À l’occasion du centenaire de l’écrivain, j’ai relu ce livre qui fit parler à sa parution (bien après le décès de l’auteur). Peut-être n’en avais-je pas bien goûté toutes les pages. Avec le brut de l’inachevé, il offre bien sûr l’intérêt des souvenirs d’enfance au temps de l’Algérie française, parfois banals, quelquefois aigus, souvent marqués de sa patte. Me voici emballé surtout par certains passages à propos de la mémoire. Peu d’auteurs ont su à la fois chercher le passé et avoir la révélation d’une immense perte irrécupérable. J’entends mieux ainsi les premiers textes du jeune Camus taxant sa génération de « barbares ». Car, à la mûre réflexion de l’auteur, ils étaient « sur cette terre […] sans passé, sans leçon, sans religion, mais heureux de l’être dans la lumière, angoissés devant la nuit et la mort. » Cette révélation, seul pouvait l’obtenir un esprit forgé à la nécessité des pauvres – qui n’ont jamais eu le luxe d’une mémoire léguée familialement – esprit aussi  transplanté « par-delà le Grand-fleuve » dans l’hexagone, le déracinement facteur de lucidité. Il y a des pages merveilleuses, depuis l’évocation de sa naissance précaire près d’Annaba, imaginée plutôt que décrite. L’auteur, sa jeunesse, marquée des reportages en Kabylie affamée*, peut ensuite reconstituer la condition si dure des premiers colons envoyés jadis, dont ses grands-parents : « Ils n’avaient pas fait la Révolution [de 1848 : N de l’A] pour rien. C’était le genre à croire au père Noël. Et le père Noël pour eux avait un burnous. Eh bien, ils l’ont eu leur petit Noël. Ils sont partis en 49, et la première maison construite l’a été en 54. Entre-temps… » Des passages fortissimo comme le départ de son père, mobilisé pour la Grande guerre dont il ne revint pas, moment évidemment reconstitué (l’enfant avait un an) : « l’embarquement du soir pour la France qu’il n’avait jamais vue, sur la mer qui ne l’avait jamais porté ». Sans oublier les typiques et admirables notes camusiennes : « le bleu du ciel se coagulait et devenait de plus en plus dur sous la cuisson de la chaleur. » « Au dehors, le soleil pouvait hurler sur les murs fauves ». Du grand Camus.

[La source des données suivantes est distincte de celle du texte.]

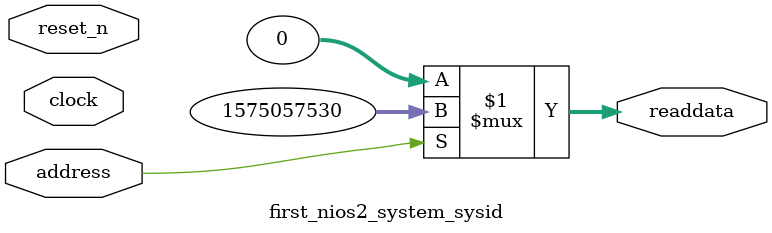
<source format=v>



// synthesis translate_off
`timescale 1ns / 1ps
// synthesis translate_on

// turn off superfluous verilog processor warnings 
// altera message_level Level1 
// altera message_off 10034 10035 10036 10037 10230 10240 10030 

module first_nios2_system_sysid (
               // inputs:
                address,
                clock,
                reset_n,

               // outputs:
                readdata
             )
;

  output  [ 31: 0] readdata;
  input            address;
  input            clock;
  input            reset_n;

  wire    [ 31: 0] readdata;
  //control_slave, which is an e_avalon_slave
  assign readdata = address ? 1575057530 : 0;

endmodule



</source>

* Publiés dans le journal Alger républicain en 1939.

CAMPARIOL Fernand, Corbières, carnets de route, illustrations de Michèle Teysseyre, éd. Clairsud*.

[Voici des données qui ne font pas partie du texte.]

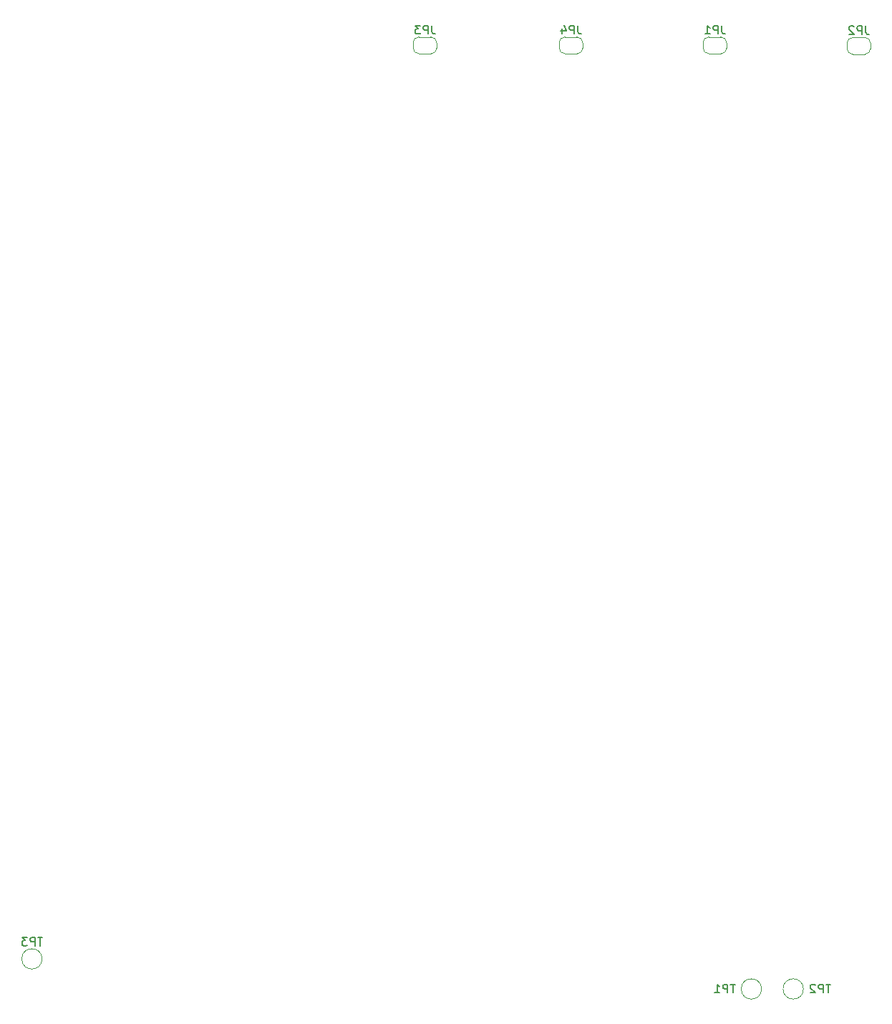
<source format=gbo>
G04 #@! TF.GenerationSoftware,KiCad,Pcbnew,6.0.10-86aedd382b~118~ubuntu18.04.1*
G04 #@! TF.CreationDate,2025-04-04T14:58:15-06:00*
G04 #@! TF.ProjectId,mss-xcade,6d73732d-7863-4616-9465-2e6b69636164,rev?*
G04 #@! TF.SameCoordinates,Original*
G04 #@! TF.FileFunction,Legend,Bot*
G04 #@! TF.FilePolarity,Positive*
%FSLAX46Y46*%
G04 Gerber Fmt 4.6, Leading zero omitted, Abs format (unit mm)*
G04 Created by KiCad (PCBNEW 6.0.10-86aedd382b~118~ubuntu18.04.1) date 2025-04-04 14:58:15*
%MOMM*%
%LPD*%
G01*
G04 APERTURE LIST*
%ADD10C,0.150000*%
%ADD11C,0.120000*%
G04 APERTURE END LIST*
D10*
X93209904Y-141091380D02*
X92638476Y-141091380D01*
X92924190Y-142091380D02*
X92924190Y-141091380D01*
X92305142Y-142091380D02*
X92305142Y-141091380D01*
X91924190Y-141091380D01*
X91828952Y-141139000D01*
X91781333Y-141186619D01*
X91733714Y-141281857D01*
X91733714Y-141424714D01*
X91781333Y-141519952D01*
X91828952Y-141567571D01*
X91924190Y-141615190D01*
X92305142Y-141615190D01*
X91400380Y-141091380D02*
X90781333Y-141091380D01*
X91114666Y-141472333D01*
X90971809Y-141472333D01*
X90876571Y-141519952D01*
X90828952Y-141567571D01*
X90781333Y-141662809D01*
X90781333Y-141900904D01*
X90828952Y-141996142D01*
X90876571Y-142043761D01*
X90971809Y-142091380D01*
X91257523Y-142091380D01*
X91352761Y-142043761D01*
X91400380Y-141996142D01*
X173553333Y-33275880D02*
X173553333Y-33990166D01*
X173600952Y-34133023D01*
X173696190Y-34228261D01*
X173839047Y-34275880D01*
X173934285Y-34275880D01*
X173077142Y-34275880D02*
X173077142Y-33275880D01*
X172696190Y-33275880D01*
X172600952Y-33323500D01*
X172553333Y-33371119D01*
X172505714Y-33466357D01*
X172505714Y-33609214D01*
X172553333Y-33704452D01*
X172600952Y-33752071D01*
X172696190Y-33799690D01*
X173077142Y-33799690D01*
X171553333Y-34275880D02*
X172124761Y-34275880D01*
X171839047Y-34275880D02*
X171839047Y-33275880D01*
X171934285Y-33418738D01*
X172029523Y-33513976D01*
X172124761Y-33561595D01*
X156535333Y-33275880D02*
X156535333Y-33990166D01*
X156582952Y-34133023D01*
X156678190Y-34228261D01*
X156821047Y-34275880D01*
X156916285Y-34275880D01*
X156059142Y-34275880D02*
X156059142Y-33275880D01*
X155678190Y-33275880D01*
X155582952Y-33323500D01*
X155535333Y-33371119D01*
X155487714Y-33466357D01*
X155487714Y-33609214D01*
X155535333Y-33704452D01*
X155582952Y-33752071D01*
X155678190Y-33799690D01*
X156059142Y-33799690D01*
X154630571Y-33609214D02*
X154630571Y-34275880D01*
X154868666Y-33228261D02*
X155106761Y-33942547D01*
X154487714Y-33942547D01*
X175124904Y-146645380D02*
X174553476Y-146645380D01*
X174839190Y-147645380D02*
X174839190Y-146645380D01*
X174220142Y-147645380D02*
X174220142Y-146645380D01*
X173839190Y-146645380D01*
X173743952Y-146693000D01*
X173696333Y-146740619D01*
X173648714Y-146835857D01*
X173648714Y-146978714D01*
X173696333Y-147073952D01*
X173743952Y-147121571D01*
X173839190Y-147169190D01*
X174220142Y-147169190D01*
X172696333Y-147645380D02*
X173267761Y-147645380D01*
X172982047Y-147645380D02*
X172982047Y-146645380D01*
X173077285Y-146788238D01*
X173172523Y-146883476D01*
X173267761Y-146931095D01*
X190571333Y-33339380D02*
X190571333Y-34053666D01*
X190618952Y-34196523D01*
X190714190Y-34291761D01*
X190857047Y-34339380D01*
X190952285Y-34339380D01*
X190095142Y-34339380D02*
X190095142Y-33339380D01*
X189714190Y-33339380D01*
X189618952Y-33387000D01*
X189571333Y-33434619D01*
X189523714Y-33529857D01*
X189523714Y-33672714D01*
X189571333Y-33767952D01*
X189618952Y-33815571D01*
X189714190Y-33863190D01*
X190095142Y-33863190D01*
X189142761Y-33434619D02*
X189095142Y-33387000D01*
X188999904Y-33339380D01*
X188761809Y-33339380D01*
X188666571Y-33387000D01*
X188618952Y-33434619D01*
X188571333Y-33529857D01*
X188571333Y-33625095D01*
X188618952Y-33767952D01*
X189190380Y-34339380D01*
X188571333Y-34339380D01*
X139263333Y-33275880D02*
X139263333Y-33990166D01*
X139310952Y-34133023D01*
X139406190Y-34228261D01*
X139549047Y-34275880D01*
X139644285Y-34275880D01*
X138787142Y-34275880D02*
X138787142Y-33275880D01*
X138406190Y-33275880D01*
X138310952Y-33323500D01*
X138263333Y-33371119D01*
X138215714Y-33466357D01*
X138215714Y-33609214D01*
X138263333Y-33704452D01*
X138310952Y-33752071D01*
X138406190Y-33799690D01*
X138787142Y-33799690D01*
X137882380Y-33275880D02*
X137263333Y-33275880D01*
X137596666Y-33656833D01*
X137453809Y-33656833D01*
X137358571Y-33704452D01*
X137310952Y-33752071D01*
X137263333Y-33847309D01*
X137263333Y-34085404D01*
X137310952Y-34180642D01*
X137358571Y-34228261D01*
X137453809Y-34275880D01*
X137739523Y-34275880D01*
X137834761Y-34228261D01*
X137882380Y-34180642D01*
X186427904Y-146645380D02*
X185856476Y-146645380D01*
X186142190Y-147645380D02*
X186142190Y-146645380D01*
X185523142Y-147645380D02*
X185523142Y-146645380D01*
X185142190Y-146645380D01*
X185046952Y-146693000D01*
X184999333Y-146740619D01*
X184951714Y-146835857D01*
X184951714Y-146978714D01*
X184999333Y-147073952D01*
X185046952Y-147121571D01*
X185142190Y-147169190D01*
X185523142Y-147169190D01*
X184570761Y-146740619D02*
X184523142Y-146693000D01*
X184427904Y-146645380D01*
X184189809Y-146645380D01*
X184094571Y-146693000D01*
X184046952Y-146740619D01*
X183999333Y-146835857D01*
X183999333Y-146931095D01*
X184046952Y-147073952D01*
X184618380Y-147645380D01*
X183999333Y-147645380D01*
D11*
X93148000Y-143637000D02*
G75*
G03*
X93148000Y-143637000I-1200000J0D01*
G01*
X173420000Y-34623500D02*
X172020000Y-34623500D01*
X171320000Y-35323500D02*
X171320000Y-35923500D01*
X174120000Y-35923500D02*
X174120000Y-35323500D01*
X172020000Y-36623500D02*
X173420000Y-36623500D01*
X173420000Y-36623500D02*
G75*
G03*
X174120000Y-35923500I1J699999D01*
G01*
X172020000Y-34623500D02*
G75*
G03*
X171320000Y-35323500I0J-700000D01*
G01*
X174120000Y-35323500D02*
G75*
G03*
X173420000Y-34623500I-699999J1D01*
G01*
X171320000Y-35923500D02*
G75*
G03*
X172020000Y-36623500I700000J0D01*
G01*
X156402000Y-34623500D02*
X155002000Y-34623500D01*
X154302000Y-35323500D02*
X154302000Y-35923500D01*
X157102000Y-35923500D02*
X157102000Y-35323500D01*
X155002000Y-36623500D02*
X156402000Y-36623500D01*
X157102000Y-35323500D02*
G75*
G03*
X156402000Y-34623500I-699999J1D01*
G01*
X156402000Y-36623500D02*
G75*
G03*
X157102000Y-35923500I1J699999D01*
G01*
X155002000Y-34623500D02*
G75*
G03*
X154302000Y-35323500I0J-700000D01*
G01*
X154302000Y-35923500D02*
G75*
G03*
X155002000Y-36623500I700000J0D01*
G01*
X178238000Y-147193000D02*
G75*
G03*
X178238000Y-147193000I-1200000J0D01*
G01*
X190438000Y-34687000D02*
X189038000Y-34687000D01*
X188338000Y-35387000D02*
X188338000Y-35987000D01*
X189038000Y-36687000D02*
X190438000Y-36687000D01*
X191138000Y-35987000D02*
X191138000Y-35387000D01*
X191138000Y-35387000D02*
G75*
G03*
X190438000Y-34687000I-699999J1D01*
G01*
X190438000Y-36687000D02*
G75*
G03*
X191138000Y-35987000I1J699999D01*
G01*
X188338000Y-35987000D02*
G75*
G03*
X189038000Y-36687000I700000J0D01*
G01*
X189038000Y-34687000D02*
G75*
G03*
X188338000Y-35387000I0J-700000D01*
G01*
X137730000Y-36623500D02*
X139130000Y-36623500D01*
X139830000Y-35923500D02*
X139830000Y-35323500D01*
X137030000Y-35323500D02*
X137030000Y-35923500D01*
X139130000Y-34623500D02*
X137730000Y-34623500D01*
X139830000Y-35323500D02*
G75*
G03*
X139130000Y-34623500I-699999J1D01*
G01*
X137030000Y-35923500D02*
G75*
G03*
X137730000Y-36623500I700000J0D01*
G01*
X137730000Y-34623500D02*
G75*
G03*
X137030000Y-35323500I0J-700000D01*
G01*
X139130000Y-36623500D02*
G75*
G03*
X139830000Y-35923500I1J699999D01*
G01*
X183191000Y-147193000D02*
G75*
G03*
X183191000Y-147193000I-1200000J0D01*
G01*
M02*

</source>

Depuis Stendhal et Mérimée** (et même bien avant), on n’en finit pas d’écrire sur les Corbières***, mystérieuse et sauvage terre entre montagne et mer, tache blanche entre histoire et géographie. Ce beau petit livre est joliment illustré de lavis sur papier (en encre sépia et noire) par Michèle Teysseyre qui, en artiste double (elle est aussi auteure de livres), a saisi les atmosphères des lieux évoqués successivement, de Tuchan et Salses à Padern et Bugarach. Rien de plus singulier qu’un pays à la fois aussi riche et désolé, rien de plus différent selon l’âme du spectateur ou du conteur. L’auteur dit autrement de cette « terre ardente et rebelle », les Corbières, qu’ « elles se déchiffrent avec le cœur ». Comme cette Notre Dame des Auzils sur La Clape, lieu de foi protecteur des marins par sa chapelle et à la fois zone païenne de son nom : auzil (chêne vert) signant la marque de yeuses séculaires car là « les chênes kermès frissonnent dans un doux cliquetis de médailles ». Comme Cucugnan, le vrai, celui de Gougaud et pas celui de Daudet, « nid de tuiles roses », ou encore comme la Montagne d’Alaric où « le souverain aurait été enseveli avec ses femmes, ses éléphants et ses coffres remplis de fabuleux trésors. » Le tout est complété en postface par Pierre Yves Péchoux, avec une carte d’Elysée Reclus (fin XIXème), en complétant d’une vision plus historique : « Cependant ces campagnes largement vidées des hommes qui les ont façonnées et des paysans qui les entretenaient ne sont pas vacantes. Car une quatrième métamorphose les affecte… ». Lectrice, lecteur, bon voyage !

* clairsud@free.fr 
**
l’Aude traversière, Jean-Michel Devreau, Ed. L’atelier du gué.
***
Chant général, de Francis Pornon, Ed. Encres vives.